Men provide women with an opportunity to break with the mother, for this and other reasons, men are idealized, therefore men's limitations are denied as long as she feels loved. Due to the social organization of parenting, men operate on two levels in women's psyche. On one level they are emotionally seconadary and exclusively loved - are not primary love objects like mothers. Onanother, they are idealized and experienced as needed, but are unable either to express their own emotional needs or respond to those of women.

For women in love, they are economically dependent, thus it is a survival mechanism. Because men are all about the world, women need them. Women will romanticize economic decisions. Women also are elss dependent upon men for their emotional well-being and have a richer, ongoing inner world to fall back upon, and the men in their lives do not represent the insensity and exclusivity that women represent to men. Developmentally, therefore, men do not become as emotionally important to women as women do to men. Because women care for children, it has different meanings.

Women friendship stuff is the product of their relationship with men being unable to fulfill emotional needs. Only having a child with a man recreates the system for a woman. Women want to be loved or largely self-sufficient, they also want to love someone as an extension of themselves.

Women's mothering as a feature of social structure requires an explanation in terms of social structure. Behaviorialist methodologies are insufficient empircally for imparting these differences.

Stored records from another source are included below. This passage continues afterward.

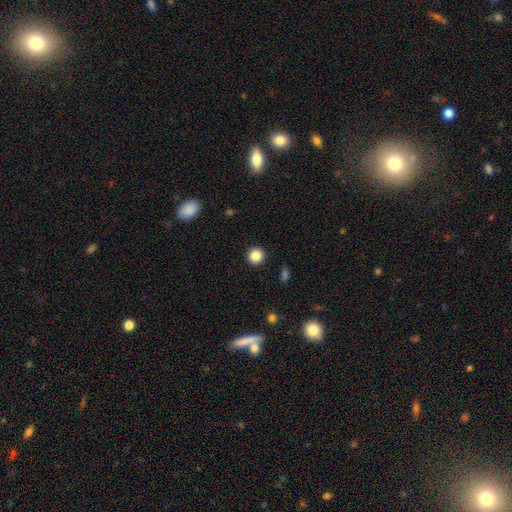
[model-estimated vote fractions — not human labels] Smooth or featured?
  - smooth: 86% *
  - star or artifact: 10%
  - featured or disk: 4%
How rounded?
  - round: 93% *
  - in between: 6%
  - cigar-shaped: 1%
Merging?
  - none: 92% *
  - minor disturbance: 5%
  - major disturbance: 2%
  - merger: 1%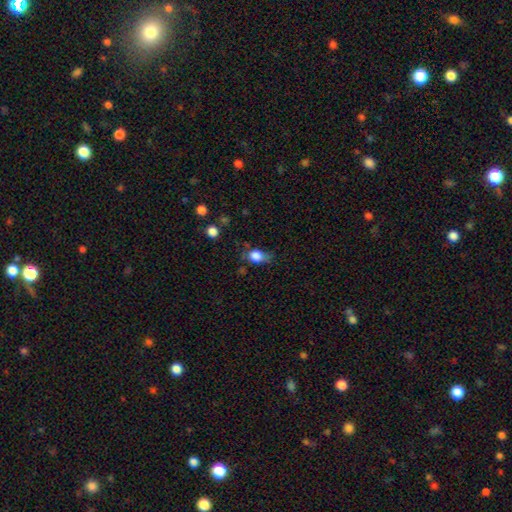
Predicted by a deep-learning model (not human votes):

Ongoing social structures include the means for their own reproduction - in the regularized reptition of social processes, in the perpetuation of conditions which require members' participation, in the genesis of legitimating ideologies and institutions, and in the psychological as well as physical reprorduction of people to perform necessary roles.

Psychoanalytic theory provides us with a theory of social reproduction that explains major features of personality development and the development of psychic structure, and the differential development of gender personality in particular. Personality results from and consists in the ways a child appropriates, internalizes, and organizes early experiecnes in their family - from the fantasies they have, the defenses they use, the ways they channel and redirect drives in their object-relational context. A person subsequently imposes this intrapsyhic structure, and the fantasies, defenses, and relational modes and preoccupations which go with it, onto external social situations. This reexternalization is a major constituting feature of sical and interpersonal situations themselves.